The result was that, for a while, my life was uncomfortably still. I was finally able to hear the voices of my insecurities screaming when life stopped being deafening. I still felt like I needed to earn acceptance and approval from those around me by performing. It was hard to learn to be a valuable human when I wasn’t doing anything to earn being valuable. As I was still, I noticed more things around me. Sunday afternoons without homework became a thing that I could not get enough of. I needed to explore the silence. It is like going underwater. At first it can be jarring, disorienting, and uncomfortably still as your eyesight and hearing adjust, but once you’ve been under there long enough, you start to notice things — beautiful things. There is another world beneath the chaos, and going under water is like finally tapping into it. The world makes more sense from underwater sometimes. One of the main things I realized was how many emotions I had been stuffing down because I did not have time to process them. I soon discovered, however, that the emotions that I finally began processing were just the surface of so many deeper issues that I had just been living with.

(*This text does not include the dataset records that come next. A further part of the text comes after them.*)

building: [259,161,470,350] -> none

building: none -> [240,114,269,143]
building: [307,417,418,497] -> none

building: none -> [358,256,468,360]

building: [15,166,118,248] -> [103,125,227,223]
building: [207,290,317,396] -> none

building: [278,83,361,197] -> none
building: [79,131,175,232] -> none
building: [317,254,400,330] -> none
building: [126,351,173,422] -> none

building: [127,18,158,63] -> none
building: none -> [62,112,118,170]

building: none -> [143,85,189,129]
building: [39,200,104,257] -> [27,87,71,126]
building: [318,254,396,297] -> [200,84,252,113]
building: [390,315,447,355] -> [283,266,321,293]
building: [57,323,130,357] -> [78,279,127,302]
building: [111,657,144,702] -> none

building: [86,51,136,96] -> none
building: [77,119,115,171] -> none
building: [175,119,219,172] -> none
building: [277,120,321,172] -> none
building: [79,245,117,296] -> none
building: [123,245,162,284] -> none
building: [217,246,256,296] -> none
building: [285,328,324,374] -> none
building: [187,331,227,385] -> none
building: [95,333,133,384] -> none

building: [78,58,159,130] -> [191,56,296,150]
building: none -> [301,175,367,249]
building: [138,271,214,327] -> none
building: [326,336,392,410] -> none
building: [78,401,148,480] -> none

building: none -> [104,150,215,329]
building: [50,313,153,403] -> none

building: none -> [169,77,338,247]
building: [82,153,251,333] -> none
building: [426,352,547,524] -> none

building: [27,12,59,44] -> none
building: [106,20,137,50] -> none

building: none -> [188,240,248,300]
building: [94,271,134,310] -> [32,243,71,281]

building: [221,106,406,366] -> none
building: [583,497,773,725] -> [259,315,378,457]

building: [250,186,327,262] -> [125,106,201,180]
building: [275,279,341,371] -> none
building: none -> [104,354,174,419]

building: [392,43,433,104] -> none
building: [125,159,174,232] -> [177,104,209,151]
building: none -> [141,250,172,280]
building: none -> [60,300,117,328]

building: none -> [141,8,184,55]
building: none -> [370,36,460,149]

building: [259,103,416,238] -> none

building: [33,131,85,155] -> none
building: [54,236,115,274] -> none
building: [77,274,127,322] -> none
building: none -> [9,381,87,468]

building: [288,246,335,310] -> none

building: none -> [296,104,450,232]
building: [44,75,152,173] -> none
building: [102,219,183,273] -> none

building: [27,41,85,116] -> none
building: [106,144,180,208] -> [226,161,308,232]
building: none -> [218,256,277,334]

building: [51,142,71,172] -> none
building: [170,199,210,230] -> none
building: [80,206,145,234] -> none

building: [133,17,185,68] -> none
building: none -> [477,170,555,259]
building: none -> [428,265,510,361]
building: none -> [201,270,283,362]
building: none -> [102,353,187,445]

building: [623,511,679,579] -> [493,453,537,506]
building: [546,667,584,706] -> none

Slowly, I began to heal. Letting go of trying to be an artist led me into this weird place where I started to become one. In a way, letting go is the only way to hold on. The only way to be sure that you live your life to the fullest is to let go of it. The only way to make good art is to let go of trying to make art and learn how to live. Only then can you come back to art and try hard and have progress that means something other than earning acceptance. But it will be different. The art will have found you and there is no way that you will ever lose that. Then you will be truly free to create. You will be able to have creative vision and get closer to what you are dreaming of. But now you make it not to survive, you make it because you have lived. I have learned that I have to stop trying to fit faith into my life and art. I am now trying to fit art into my faith and life.

So, I made it to a breaking point. This is where I am. I am living in the tension of not having it all figured out. I’ve now finished most of my cinema classes; so I am exploring art in a new way. I took a creative writing class, an art appreciation class, and I am taking painting this fall. I have started reading other artists work about art, such as Madeline L’Engle’s book Walking On Water. I haven’t figured out the answers, but I do know that to be an artist, I can’t find my identity in the art I make. I want to make art that points to the peace and joy I have found by discovering that I cannot earn acceptance by what I do.

Victoria McCrary is a Cinematic Arts major at HBU. Other than film, she enjoys painting, listening to Jon Foreman, and going on adventures with her friends. She may just be another idealist, but her dream is still to live life well and capture beautiful moments in her art.